Being in the stage machinery business, I have never relied on something like a wireless smartphone for a deadman switch. You need certified hardware/sofware meeting relevant standards.

This is why I still use industrial PLCs for my installations over my Pic chip or Arduino creations. I will use them in non-safety related, temporary installations, but unless I have had the HW/SW third-party inspected, I'll stay with the certified combination. An industrial e-stop relay is more than just certified compared to a 5V relay you typically use with an Arduino or Pic chip project to control motors, or other actuators.

There are protocols, and there can be rules, such if WiFi signal is lost, e-stop, but I have personally tested such a system where the hydraulic lift continued to run when WiFi was lost even with a rule to prevent it. Good thing I was standing purposefully near a hard-wired e-stop.

> Good thing I was standing purposefully near a hard-wired e-stop.

Good work! I always have a hand on the e-stop when testing something that could kill someone. And I mean a hard wired e-stop system using a properly rated safety relay, too... never trust software (even on an industrial PLC).

I was testing without people involved, so only machinery would have been damaged. I am very skeptical of any wireless safety systems. I know they exist and are used.

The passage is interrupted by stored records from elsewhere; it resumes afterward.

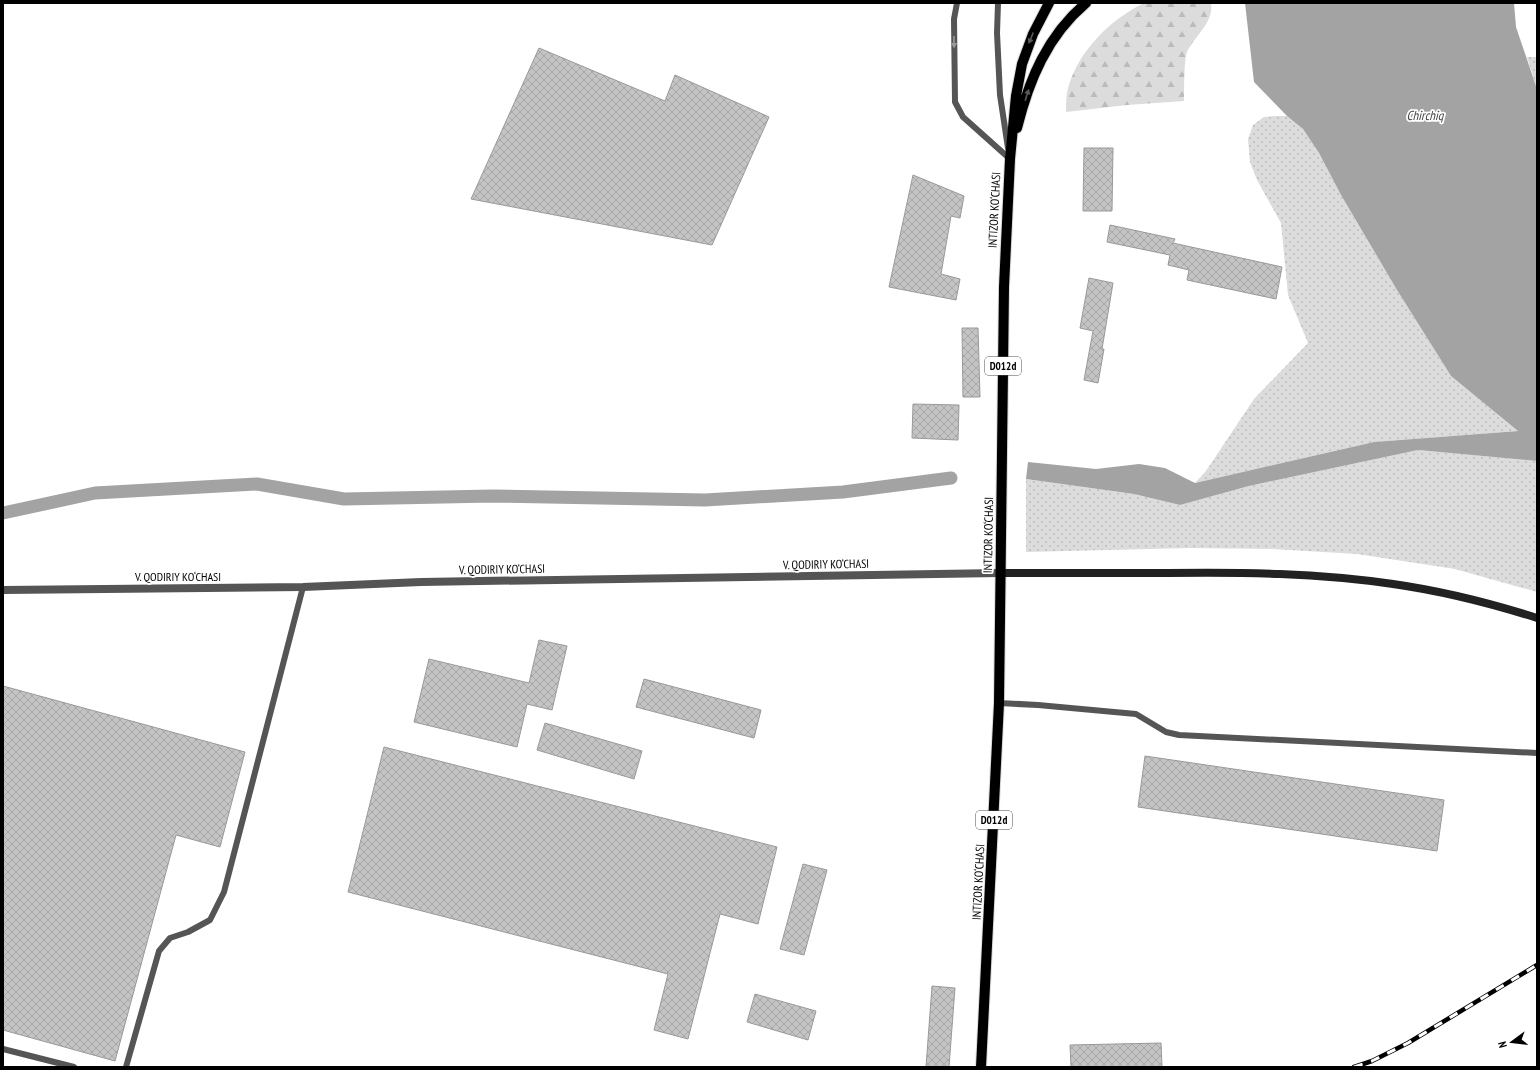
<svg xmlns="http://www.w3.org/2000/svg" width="1540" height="1070" viewBox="0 0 1540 1070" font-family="'PT Sans Narrow',sans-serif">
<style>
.grass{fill:url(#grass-dots)}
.forest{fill:url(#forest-firs)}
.water{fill:#a3a3a3}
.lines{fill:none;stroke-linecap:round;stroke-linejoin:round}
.canal{stroke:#a3a3a3;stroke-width:13}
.building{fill:url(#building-cross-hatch);stroke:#999}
.primary-casing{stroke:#dbdbdb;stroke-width:12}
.lane{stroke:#555;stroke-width:6}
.street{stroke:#555;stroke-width:8}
.secondary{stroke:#222;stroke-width:8}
.primary{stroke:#000;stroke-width:10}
.rail-casing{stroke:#000;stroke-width:4.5}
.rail{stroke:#fff;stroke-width:3;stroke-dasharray:9;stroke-linecap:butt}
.oneway{fill:#595959}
.oneway2{fill:#999}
.labels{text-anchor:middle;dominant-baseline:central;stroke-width:3.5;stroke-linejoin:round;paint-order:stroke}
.shield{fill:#fff;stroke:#4c4c4c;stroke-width:1}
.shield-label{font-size:11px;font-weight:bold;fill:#000}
.street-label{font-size:12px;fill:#000;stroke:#fff}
.water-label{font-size:13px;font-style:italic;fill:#444;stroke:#fff}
</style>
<defs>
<pattern id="grass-dots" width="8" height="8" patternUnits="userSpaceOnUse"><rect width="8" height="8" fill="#dcdcdc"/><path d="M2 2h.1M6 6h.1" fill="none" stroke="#bbb" stroke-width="1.8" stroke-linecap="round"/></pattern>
<pattern id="forest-firs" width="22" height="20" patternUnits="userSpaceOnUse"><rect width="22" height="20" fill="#dcdcdc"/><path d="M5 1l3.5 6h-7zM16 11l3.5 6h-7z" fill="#bbb"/></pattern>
<pattern id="building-cross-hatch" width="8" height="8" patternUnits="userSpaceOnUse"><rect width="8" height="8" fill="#c4c4c4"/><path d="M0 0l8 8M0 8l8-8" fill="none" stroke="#a7a7a7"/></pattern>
</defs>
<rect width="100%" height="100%" fill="#fff"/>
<path class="grass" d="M1527,57h10v32z
M1274,116h13l9,7 7,6 16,24 22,42 56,95 54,86 67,55 -144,11 -179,41 11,-12 48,-72 54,-56 -20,-48 -7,-72 -24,-43 -7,-18 -2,-23 5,-14 11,-8z
M1418,450l119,11v131l-82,-23 -98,-15 -84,-5 -83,-1 -164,4v-73l108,15 46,11 69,-19z"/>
<path class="forest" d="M1144,3h67c3,20 -16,32 -24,49 -3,6 -3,40 -3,49l-57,4 -61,7c0,-8 0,-16 2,-24 11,-38 42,-68 76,-85z"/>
<path class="water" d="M1245,3h269l2,24 21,62v372l-119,-11 -169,36 -69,19 -46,-11 -108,-15 2,-17 68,7 43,-5 26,4 30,15 179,-41 144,-11 -67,-55 -54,-86 -56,-95 -22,-42 -16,-24 -16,-13 -33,-34z"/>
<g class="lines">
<path class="canal" d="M3,513l92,-20 162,-9 87,15 149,-3 212,4 138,-8 108,-14"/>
</g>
<path class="building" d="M539,48l126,53 10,-26 94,42 -57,128 -241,-46z
M1084,148h29l-1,63h-29z
M913,175l51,21 -4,22 -9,-2 -10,58 19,5 -4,21 -67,-13z
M1110,225l65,14 -2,4 109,24 -6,32 -89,-19 2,-10 -21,-5 2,-10 -63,-13z
M1089,278l24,5 -11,66h2l-6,34 -14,-3 9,-49 -13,-3z
M962,328h16l2,69h-17z
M913,404l46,1 -1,35 -46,-2z
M539,640l28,6 -15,64 -25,-6 -10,43 -103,-25 15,-63 100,24z
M644,679l117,31 -7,28 -118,-31z
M3,686l242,66 -25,95 -44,-12 -61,226 -112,-31z
M545,723l97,28 -8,28 -97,-29z
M384,747l393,100 -19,77 -38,-10 -32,125 -34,-9 14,-56 -320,-82z
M1145,756l299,44 -7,51 -299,-44z
M803,864l24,6 -23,85 -24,-6z
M932,986l23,2 -6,79h-23z
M755,994l61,17 -8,29 -61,-18z
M1161,1043l1,24h-91l-1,-22z"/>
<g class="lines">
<defs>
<path id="primary" d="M1017,128c12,-48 30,-92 69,-125
M981,1067l18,-364 5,-416 6,-128 6,-63 6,-32 11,-30 16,-31"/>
</defs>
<use href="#primary" class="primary-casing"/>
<path class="lane" d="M957,3l-3,16 1,83 8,15 47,42
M998,3l-1,30 3,62 8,53
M999,703l39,2 98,9 30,18 13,3 358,18
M3,1049l71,18
M126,1067l33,-116 11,-13 18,-6 22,-12 14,-28 79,-305"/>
<path class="street" d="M3,590l300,-3 118,-5 579,-9"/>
<path class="secondary" d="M1000,573c56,0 111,0 167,0 75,-1 151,0 226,11 49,7 97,19 144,34"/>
<use href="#primary" class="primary"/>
<defs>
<path id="rail" d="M1354,1067l18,-6 36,-18 129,-78"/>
</defs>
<use href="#rail" class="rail-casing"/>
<use href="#rail" class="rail"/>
</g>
<defs><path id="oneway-solid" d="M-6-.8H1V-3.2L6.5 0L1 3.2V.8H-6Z"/></defs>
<g class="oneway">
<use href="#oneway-solid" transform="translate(1031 38) rotate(112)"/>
<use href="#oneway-solid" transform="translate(1027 95) rotate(-72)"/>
</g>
<use class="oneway2" href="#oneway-solid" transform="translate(954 42) rotate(89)"/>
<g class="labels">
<g class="shield">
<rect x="985" y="357" width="36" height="18" rx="3"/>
<rect x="976" y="811" width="36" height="18" rx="3"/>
</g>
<g class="shield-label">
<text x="1003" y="366">D012d</text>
<text x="994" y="820">D012d</text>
</g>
<g class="street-label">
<text transform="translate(994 210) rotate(-87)">INTIZOR KO‘CHASI</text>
<text transform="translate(988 535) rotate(-89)">INTIZOR KO‘CHASI</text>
<text transform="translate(826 564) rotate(-1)">V. QODIRIY KO‘CHASI</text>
<text transform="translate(502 569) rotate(-1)">V. QODIRIY KO‘CHASI</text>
<text x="178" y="576">V. QODIRIY KO‘CHASI</text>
<text transform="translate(978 882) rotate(-87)">INTIZOR KO‘CHASI</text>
</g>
<g class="water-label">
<text x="1425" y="115">Chirchiq</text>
</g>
</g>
<rect width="1540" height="1070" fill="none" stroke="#000000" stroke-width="8"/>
<g transform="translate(1512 1042) rotate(255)" stroke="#ffffff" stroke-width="3" paint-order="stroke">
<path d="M0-3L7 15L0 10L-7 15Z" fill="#000000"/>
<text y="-6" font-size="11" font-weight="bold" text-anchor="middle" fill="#000000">N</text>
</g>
</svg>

It's the same reason I usually put in some kind of mechanical stop in the event of an errant bit-flip in a running program or piece of hardware. I put in steel flag that when struck turned 90 degrees locking the other piece of machinery, so it could not move until the other device returned. This was only as a redundancy to the software, and I slept better at night for it. Equipment ran for almost 10 years, 24 times a day, 355 days a year without incident.

If it's programmed defensively, it could be reasonably safe. For example, I would want the car to be performing an ongoing, end-to-end verification of the finger's continued presence on the phone.

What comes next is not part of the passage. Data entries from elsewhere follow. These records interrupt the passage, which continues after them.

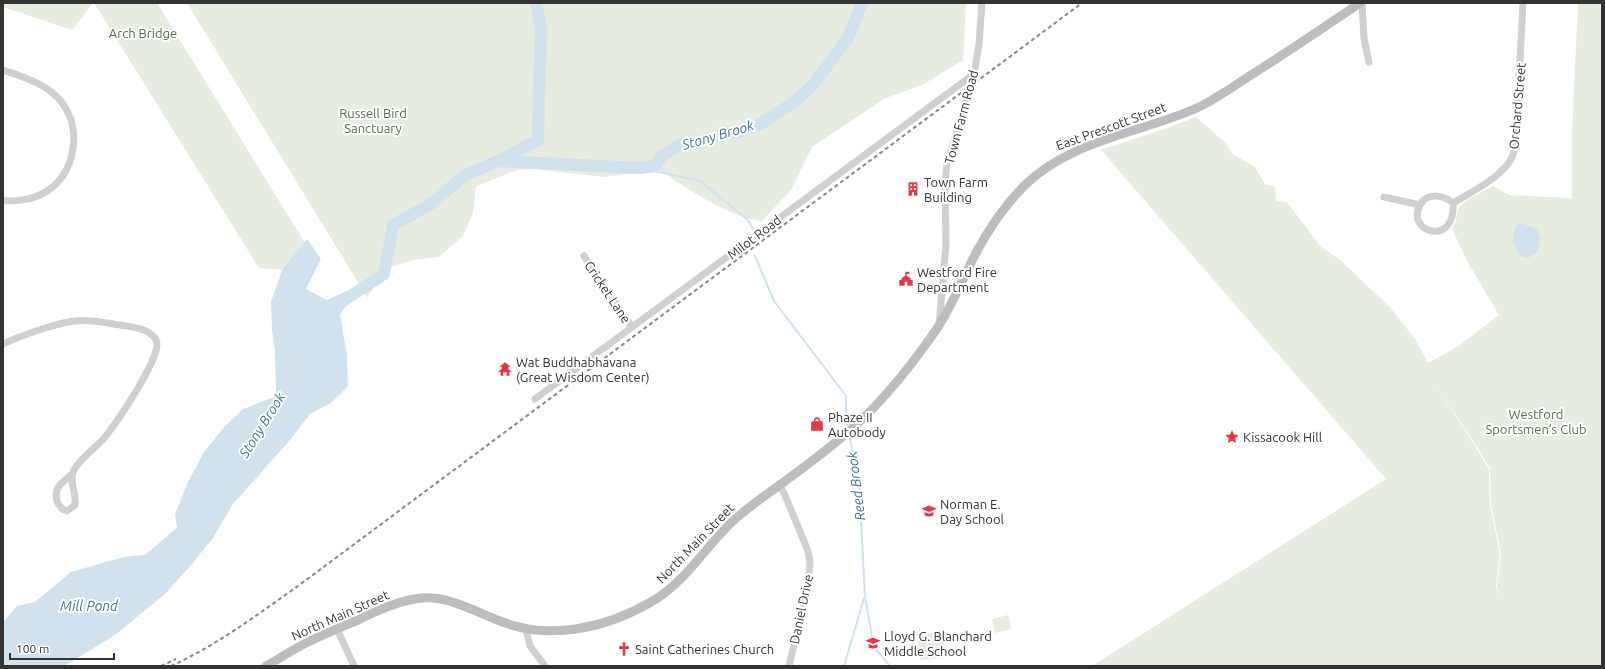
<svg xmlns="http://www.w3.org/2000/svg" width="1605" height="669" font-family="Ubuntu,sans-serif">
  <style>
    .green { fill: #e6ecdf; fill-rule: evenodd }
    .water { fill: #cfe2ee }
    .lines { fill: none; stroke-linecap: round; stroke-linejoin: round }
    .stream { stroke: #cfe2ee; stroke-width: 2 }
    .river { stroke: #cfe2ee; stroke-width: 12 }
    .minor { stroke: #d0d0d0; stroke-width: 7 }
    .secondary { stroke: #bdbdbd; stroke-width: 9 }
    .rail { stroke: #888; stroke-width: 2; stroke-dasharray: 4 3; stroke-linecap: butt }
    .labels { text-anchor: middle; stroke-width: 4; stroke-linejoin: round; paint-order: stroke }
    .park-label { font-size: 13px; fill: #56703f; stroke: #fff }
    .street-label { font-size: 13px; fill: #333; stroke: #fff }
    .poi-label { font-size: 13px; fill: #333; stroke: #fff; text-anchor: start }
    .water-label { font-size: 14px; font-style: italic; fill: #3f7597; stroke: #fff }
  </style>
  <rect width="100%" height="100%" fill="#fff"/>
  <g class="green">
    <polygon points="3,3 93,3 72,30 3,7"/>
    <polygon points="94,3 157,3 305,243 282,270 259,268"/>
    <path d="M187,3h779l-3,57 -39,24 -40,15 -72,48 -21,43 -29,31c-34,-4 -74,-32 -102,-51l-56,7 -71,-8 -16,1 -41,16 -3,27 -10,23 -24,21 -25,3 -36,11 -2,14 -9,12z"/>
    <path d="M1578,3h24v663h-510l294,-187 -285,-329 66,-22 29,-11 30,26 6,11 22,12 11,18 10,3 1,14 11,1 34,45 18,12 51,48 25,32 13,24 32,-18 39,-30 -32,-54 -15,-32c5,-8 4,-15 7,-21 5,-8 25,-17 34,-22l17,9 62,3v-66zM1425,372l41,58 24,38 1,36 10,50 -4,32 2,14 -3,-14 4,-32 -10,-50 -1,-35 -24,-39z"/>
    <polygon points="1008,615 1011,629 995,633 992,619"/>
    <polygon points="943,632 946,658 920,660 917,634"/>
  </g>
  <g class="water">
    <polygon points="1521,223 1537,229 1540,239 1537,252 1528,258 1520,256 1513,241 1515,227"/>
    <polygon points="307,239 321,259 306,289 327,300 349,290 353,297 340,314 347,356 348,386 331,403 310,414 290,440 233,504 213,538 191,565 165,594 115,635 66,665 3,666 3,622 17,606 35,602 71,572 123,557 145,555 177,528 175,514 188,482 204,452 225,426 243,409 276,396 275,350 272,330 271,302 282,270"/>
  </g>
  <g class="lines">
    <g class="stream">
      <polyline points="641,168 700,181 748,220 754,231"/>
      <polyline points="755,256 774,301 846,396 846,417 848,429"/>
      <polyline points="849,435 859,481 865,597 874,647 890,666"/>
      <polyline points="844,666 864,598"/>
    </g>
    <g class="river">
      <polyline points="500,160 538,140 541,27 536,3"/>
      <polyline points="340,303 384,274 393,225 431,204 465,175 498,161 641,168 655,166 662,156 680,145 699,143 721,134 740,132 753,127 762,123 794,102 812,86 848,38 862,3"/>
    </g>
    <g class="minor">
      <polyline points="1362,3 1364,38 1369,62"/>
      <path d="M3,70c21,7 47,15 60,34 19,27 12,69 -16,87 -13,9 -29,10 -44,10"/>
      <path d="M1384,197l36,8c-15,27 36,43 33,-2 18,-11 52,-27 60,-48 2,-6 2,-12 3,-18l7,-134"/>
      <path d="M1420,205c7,-13 24,-10 33,-2"/>
      <polyline points="584,256 632,327"/>
      <polyline points="939,326 946,244 945,184 947,164 974,74 979,44 982,3"/>
      <path d="M3,344c17,-8 53,-21 72,-23 15,-2 31,2 45,4 11,2 26,3 34,12 2,2 3,5 3,8 -1,19 -39,76 -52,92 -9,11 -24,20 -31,33 -6,10 3,24 1,35l-8,6c-11,-3 -14,-18 -7,-26 4,-4 8,-8 12,-11"/>
      <polyline points="535,399 974,74"/>
      <polyline points="780,485 787,500 808,551 810,562 808,586 789,666"/>
      <polyline points="337,629 354,666"/>
      <polyline points="526,630 530,646 545,666"/>
    </g>
    <path class="secondary" d="M266,666c14,-8 28,-17 42,-24 16,-8 33,-15 50,-22 20,-10 42,-20 64,-22 27,-2 54,14 78,23 50,20 106,7 151,-19 35,-20 54,-55 82,-81 14,-13 29,-23 44,-34 22,-16 44,-32 65,-50 37,-30 67,-68 94,-107 17,-25 27,-53 41,-79 13,-24 29,-47 48,-66 47,-46 117,-52 174,-78 18,-9 35,-21 52,-32 37,-23 73,-48 109,-72"/>
    <g class="rail">
      <polyline points="161,666 176,659"/>
      <path d="M171,666c46,-21 86,-51 127,-80l784,-583"/>
    </g>
  </g>
  <defs>
    <symbol id="building-bare" viewBox="-9 -9 18 18"><path d="M-4-6H4V6H1V3H-1V6H-4ZM-2.5-4.3h1.7v1.8h-1.7ZM.8-4.3h1.7v1.8H.8ZM-2.5-1h1.7V.8h-1.7ZM.8-1h1.7V.8H.8Z" fill="#e63946" stroke="#fff" stroke-width="2.5" paint-order="stroke"/></symbol>
    <symbol id="civic-bare" viewBox="-9 -9 18 18"><path d="M-.6-6.5H3V-4.5H.6V-3L4-1V1h2V6H-6V1h2V-1L-.6-3ZM-1.2 2.5V6h2.4V2.5Z" fill="#e63946" stroke="#fff" stroke-width="2.5" paint-order="stroke"/></symbol>
    <symbol id="temple-bare" viewBox="-9 -9 18 18"><path d="M0-6L5-2H3V0L6.5 2.5H4V6H1.5V3h-3V6H-4V2.5H-6.5L-3 0V-2H-5Z" fill="#e63946" stroke="#fff" stroke-width="2.5" paint-order="stroke"/></symbol>
    <symbol id="shop-bare" viewBox="-9 -9 18 18"><path d="M-5-2.5h2.3a2.7 3.5 0 0 1 5.4 0H5L5.5 6h-11ZM-1.5-2.5h3a1.5 2.3 0 0 0-3 0Z" fill="#e63946" stroke="#fff" stroke-width="2.5" paint-order="stroke"/></symbol>
    <symbol id="sight-bare" viewBox="-9 -9 18 18"><path d="M0-6L1.8-2.2L6-1.7L2.9 1.2L3.7 5.4L0 3.3L-3.7 5.4L-2.9 1.2L-6-1.7L-1.8-2.2Z" fill="#e63946" stroke="#fff" stroke-width="2.5" paint-order="stroke"/></symbol>
    <symbol id="school-bare" viewBox="-9 -9 18 18"><path d="M0-5L7-2L0 1L-7-2ZM-4 1L0 2.5L4 1V4Q0 6-4 4Z" fill="#e63946" stroke="#fff" stroke-width="2.5" paint-order="stroke"/></symbol>
    <symbol id="church-bare" viewBox="-9 -9 18 18"><path d="M-1.2-6h2.4v3.5h3.3v2.4h-3.3V6h-2.4V-.1h-3.3v-2.4h3.3Z" fill="#e63946" stroke="#fff" stroke-width="2.5" paint-order="stroke"/></symbol>
  </defs>
  <g fill-rule="evenodd">
    <use href="#building-bare" x="903" y="179" width="20" height="20"/>
    <use href="#civic-bare" x="896" y="269" width="20" height="20"/>
    <use href="#temple-bare" x="495" y="359" width="20" height="20"/>
    <use href="#shop-bare" x="807" y="414" width="20" height="20"/>
    <use href="#sight-bare" x="1222" y="427" width="20" height="20"/>
    <use href="#school-bare" x="919" y="501" width="20" height="20"/>
    <use href="#school-bare" x="863" y="633" width="20" height="20"/>
    <use href="#church-bare" x="614" y="639" width="20" height="20"/>
  </g>
  <g class="labels">
    <g class="park-label">
      <text x="143" y="38">Arch Bridge</text>
      <text x="373" y="118">Russell Bird<tspan x="373" dy="15">Sanctuary</tspan></text>
      <text x="1536" y="419">Westford<tspan x="1536" dy="15">Sportsmen’s Club</tspan></text>
    </g>
    <g class="street-label">
      <text transform="translate(1517 106) rotate(-85)" y="5">Orchard Street</text>
      <text transform="translate(961 117) rotate(-75)" y="5">Town Farm Road</text>
      <text transform="translate(1111 126) rotate(-20)" y="5">East Prescott Street</text>
      <text transform="translate(754 237) rotate(-37)" y="5">Milot Road</text>
      <text transform="translate(608 292) rotate(56)" y="5">Cricket Lane</text>
      <text transform="translate(695 543) rotate(-46)" y="5">North Main Street</text>
      <text transform="translate(801 609) rotate(-78)" y="5">Daniel Drive</text>
      <text transform="translate(340 615) rotate(-24)" y="5">North Main Street</text>
    </g>
    <g class="poi-label">
      <text x="924" y="187">Town Farm<tspan x="924" dy="15">Building</tspan></text>
      <text x="917" y="277">Westford Fire<tspan x="917" dy="15">Department</tspan></text>
      <text x="516" y="367">Wat Buddhabhavana<tspan x="516" dy="15">(Great Wisdom Center)</tspan></text>
      <text x="828" y="422">Phaze II<tspan x="828" dy="15">Autobody</tspan></text>
      <text x="1243" y="442">Kissacook Hill</text>
      <text x="940" y="509">Norman E.<tspan x="940" dy="15">Day School</tspan></text>
      <text x="884" y="641">Lloyd G. Blanchard<tspan x="884" dy="15">Middle School</tspan></text>
      <text x="635" y="654">Saint Catherines Church</text>
    </g>
    <g class="water-label">
      <text transform="translate(718 135) rotate(-16)" y="5">Stony Brook</text>
      <text transform="translate(262 425) rotate(-58)" y="5">Stony Brook</text>
      <text transform="translate(856 486) rotate(-97)" y="5">Reed Brook</text>
      <text x="89" y="611">Mill Pond</text>
    </g>
  </g>
  <rect width="1605" height="669" fill="none" stroke="#333333" stroke-width="8"/>
  <path d="M10 653v6h104v-6" fill="none" stroke="#333333" stroke-width="2"/>
  <text x="16" y="653" font-size="12" fill="#333333" stroke="#ffffff" stroke-width="3" paint-order="stroke">100 m</text>
</svg>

This could mean, for example, the app could heartbeat the finger's presence multiple times per second. The car would be continuously checking, such that if 500 or 1000 msec had passed since the last end-to-end verification, the car stops.

You could even reduce the risk of API/digitizer errors and require the user to continuously tap/stroke/rub/swirl the deadman switch button, or perform some device movement captured by the accelerometer.

In the safety engineering/mechanical engineering business this why you perform an FMEA: a Failure Mode and Effects Analysis. You list all that could possibly go wrong, how it could go and how it could go wrong. You assign a rating for the likelihood of it being detected, the severity if it does fail, and the frequency of occurrence or likely occurrence. You address each failure mode in order, based upon the product of the above three factors (detectability, severity, occurrence), with a mitigation strategy, only if you cannot entirely remove, or design away the risk.

You cannot (well you can) install automation controls on any old laptop or notebook. Good luck trying to show your smartphone to the insurance investigator!Our maintenance tablet had to be ruggedized to mil-spec, and had to have a rated e-stop button on it per BSI standards. We never used wireless control without being near a 'hard' e-stop, and always just for maintenance mode, no real runs with people around.

If you can get frustrated when your finger's sweaty with your touchscreen, imagine a 15 metric ton lift continuing to move at 100mm/s, because the touch screen on your smartphone still thinks your finger is holding the 'deadman' icon! Not to mention WiFi dropping, or your battery going dead.

I can only say this, since I have seen some hairy situations in my day.